The irony is that, although digital data have radically transformed social life since the Enlightenment, some fundamental metaphysical elements have stayed much the same. We still fall in and out of love, we tire and need to sleep, we laugh, we cry, we live, and we die. Birth, death, aging, and mortality are each imbued with individual and collective meaning that draws on memory and culture, how art and beauty move us, how faith and religion shape our meaning.

Just as the Enlightenment project was met with resistance, Big Data will not enlighten any of us if it neglects the power of the immeasurable things that make us human. (It is telling that movie animators make objects "come alive"’ by giving them humanity and emotion.) Unless we draw on social theory and interpret big quantitative data qualitatively, then we are missing the point of what it is that makes Big Data fundamentally social.

Because of the legacy of the Enlightenment, and the sheer amount of arrogance and unquestioned credibility behind the claims of science and mathematics, it is very difficult—especially for nonscientists—to raise concerns about Big Data without coming across as "against" or "not willing to engage with it."

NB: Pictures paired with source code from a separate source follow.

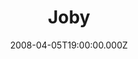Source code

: ---
title: "Joby"
venue: "Rudmore Cellars"
date: 2008-04-05T19:00:00.000Z
permalink: /almanac/live/2008-04-05-joby-joby/index.html
lat: 50.8104694
long: -1.0913929
---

In the end, however, we need to retain our capacity to act intentionally, individually and collectively. Humans can choose to reflect on the metrics and classifications and algorithms we make. Yet increasingly we don’t. We collect data and follow each other like a trail of ants, building bigger infrastructures in the form of data-driven services, hardware and software services, automated data processes, all of which exhaust and alienate us.

Do we really want to live in a world ruled by metrics and indices and classifications determined by automated algorithms?

Like the man in Roald Dahl’s short story who eats so much royal jelly that he starts to resemble a great big bee, we too may risk engorging ourselves with so much data that we morph into a new kind of social animal whose behavior is simulated and modeled and reduced to mathematical rules. If we are excited about Big Data, surely it is—or should be—because we can use it to define what we want, rather than to passively accept what may be coming our way.